Extracted data →
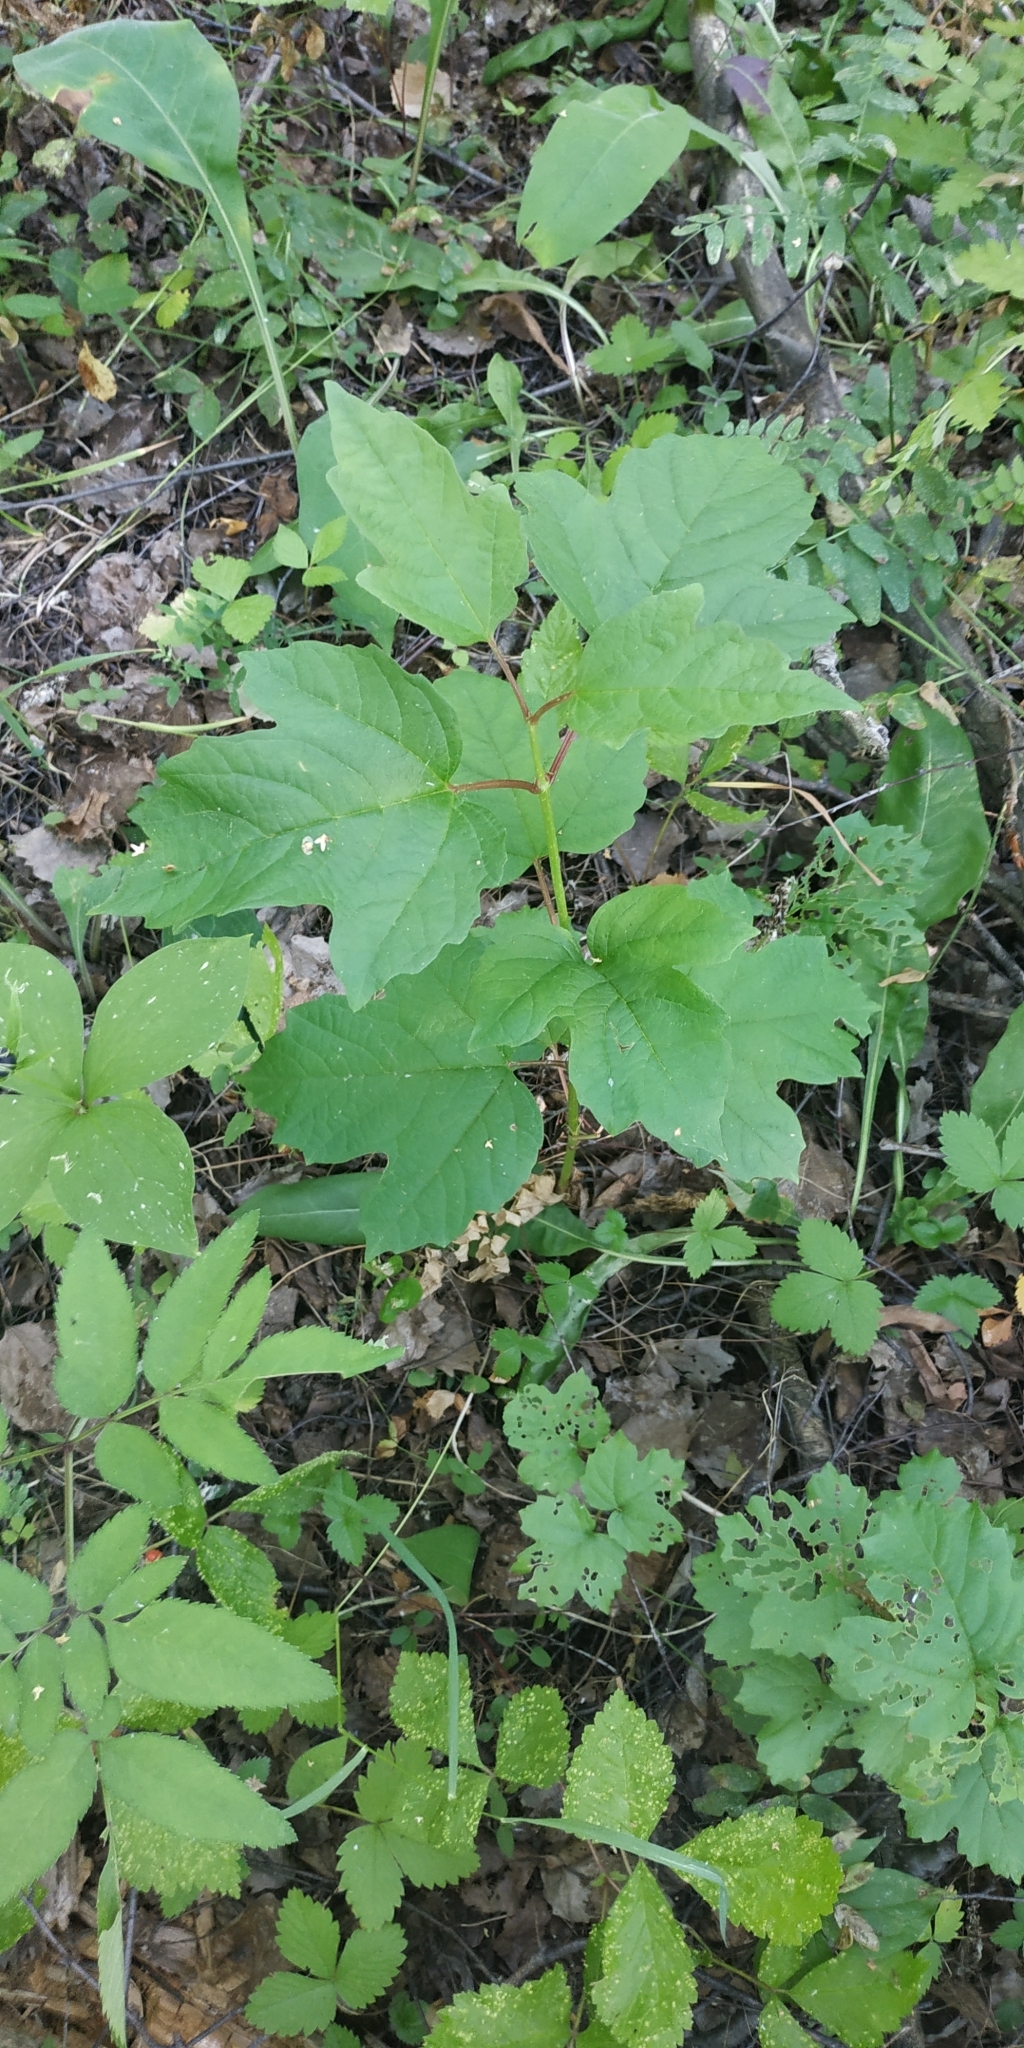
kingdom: Plantae
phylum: Tracheophyta
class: Magnoliopsida
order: Dipsacales
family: Viburnaceae
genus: Viburnum
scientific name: Viburnum opulus
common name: Guelder-rose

Problem → Write out the entries again without the pictures, substituting "vernacular name" for "common name" and keeping everything else the same.

The result →
kingdom: Plantae
phylum: Tracheophyta
class: Magnoliopsida
order: Dipsacales
family: Viburnaceae
genus: Viburnum
scientific name: Viburnum opulus
vernacular name: Guelder-rose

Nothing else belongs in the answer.